> [Marche à suivre]
Indiquez, s'il vous plaît, si chacune des affirmations suivantes concorde avec l'extrait de page sur les accents du clavier QWERTY, en répondant par oui ou non et en citant mot pour mot le passage qui tranche. (a) Sous OSX, le caractère « ç » s'obtient avec Option (alt) + c. (b) Le clavier de lmarcini est un clavier Mac. (c) apocryphe se sert de la touche windows pour taper ses accents.

> [Extrait de page]
.....
# [CLAVIER] Accents sur QWERTY facon mac...

## lmarcini

Bonjour,

Je travaille entre autres sur un Mac (pas taper) en Qwerty et je souhaiterai, pour mes autres postes (PC Gentoo) qui sont également en Qwerty leur affecter le meme fonctionnement quant aux accents. Quelle est la méthode la plus propre, sachant que je souhaite avoir mes accents aussi bien sous X qu'en console ?

Merci.

----------

## Temet

Dommage de ne pas expliquer comment ça marche sous Mac, tu viens de te priver tout seul de 80% de l'aide disponible...

----------

## lmarcini

 :Embarassed: 

Caractères sous OSX : 

- æ = Option (alt) + ‘

- à = Option (alt) + ` + a

- â = Option (alt) + i + a

- ç = Option (alt) + c

- é = Option (alt) + e + e

- è = Option (alt) + ` + e

- ê = Option (alt) + i + e

- ë = Option (alt) + u + e

- î = Option (alt) + i + i

- ï = Option (alt) + u + i

- ô = Option (alt) + i + o

- ö = Option (alt) + u + o

- ù = Option (alt) + ` + u

- û = Option (alt) + i + u

- ü = Option (alt) + u + u

- « = Option (alt) + \

- » = Option (alt) + Shift + \

- ½ = Option (alt) + ½

----------

## xaviermiller

As-tu essaté de remplacer "pc105" par "mac" ou un truc du genre dans la config xorg ?

----------

## Temet

Ca me fait mal mais... c'est de la faute à Google!

----------

## lmarcini

J'y ai songé mais cela n'impacte que le matériel : mon clavier est un clavier PC et non MAC. Toutes le touches fonctionnent bien. Et les modifs kbd sous xorg sont à déconseiller vu que cela va être déprécié, sans compter que je n'utilise pas exclusivement X. 

Ce que je souhaite, c'est pour taper un "é", c'est faire un ALT e e comme sur OSX et non WINDOWS ' e comme actuellement sur mes Gentoo... Pour les caractères simples (à, è, é), je m'en sors mais pour les autres, je finis par m'y perdre : c'est d'autant plus dommage que, maintenant, les layouts des claviers PC et MAC sont très proches...

----------

## apocryphe

Perso je map la touche magickey/windows pour faire tout mes accents

c est assez intuitif... 

windows + ' + e = é

cherche xmodmap et magic key

----------

## Temet

Ouais mais il veut que ça marche aussi quand il n'est pas sous X...

----------

## lmarcini

 *Temet wrote:*   

> Ouais mais il veut que ça marche aussi quand il n'est pas sous X...

 

 :Very Happy:  Je sais, je suis exigeant...  :Wink: 

----------
.....
> [Matériel fourni]
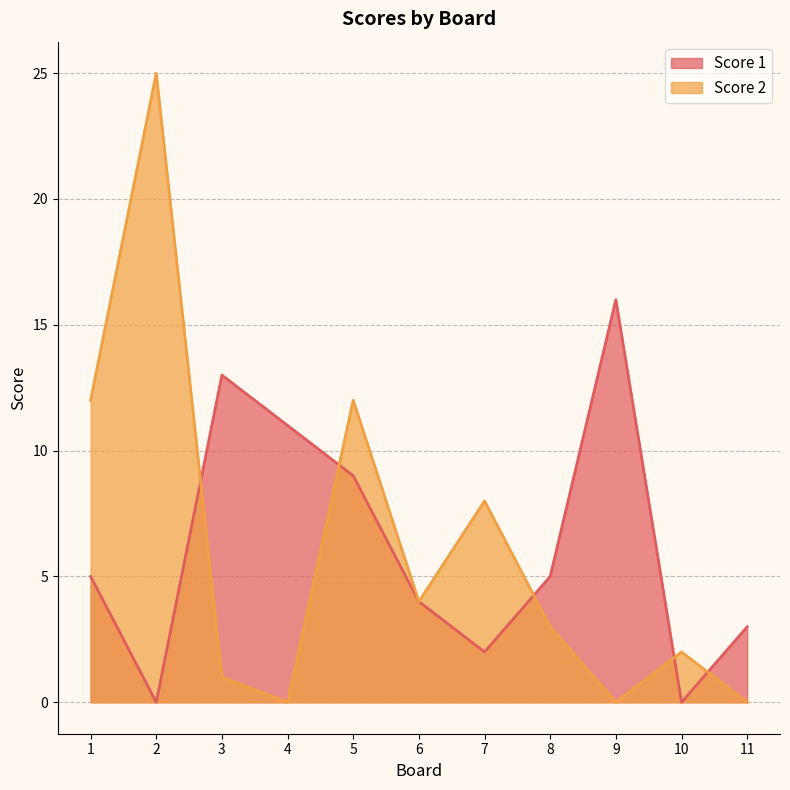

Is the value of Score 1 at 6 greater than the value of Score 2 at 3?

Yes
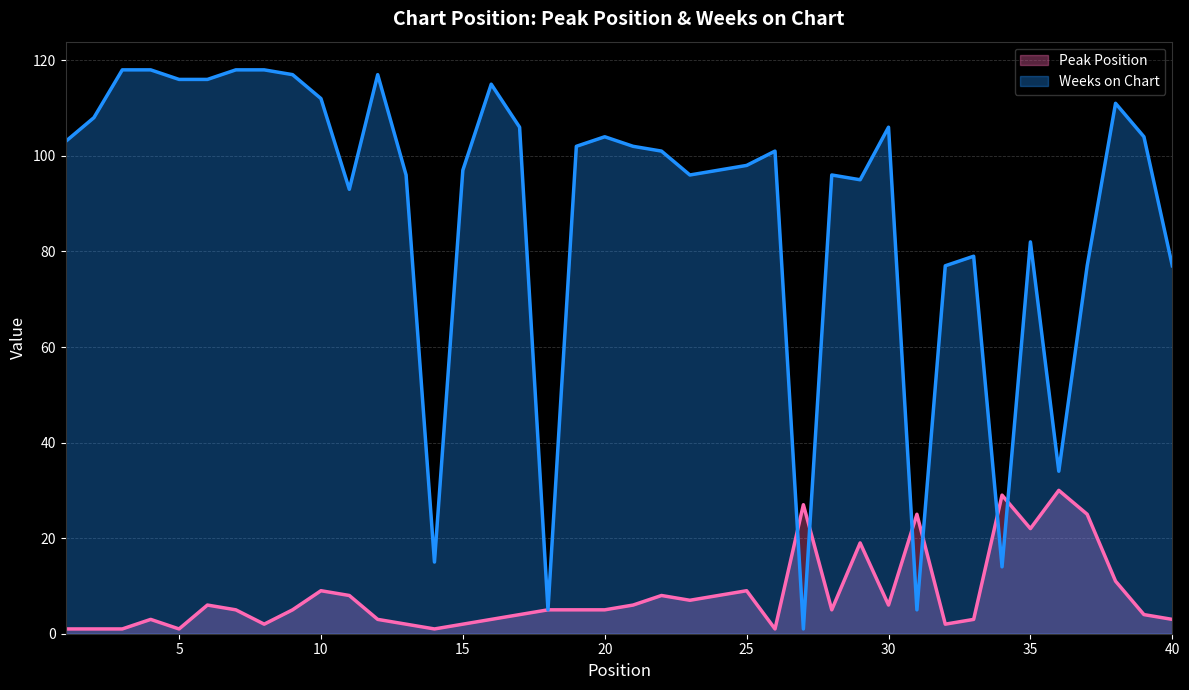

What are all the series names shown in the legend?

Peak Position, Weeks on Chart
.....
> [Zone de réponse]
(a) Oui : « ç = Option (alt) + c »
(b) Non : « mon clavier est un clavier PC et non MAC »
(c) Oui : « Perso je map la touche magickey/windows pour faire tout mes accents »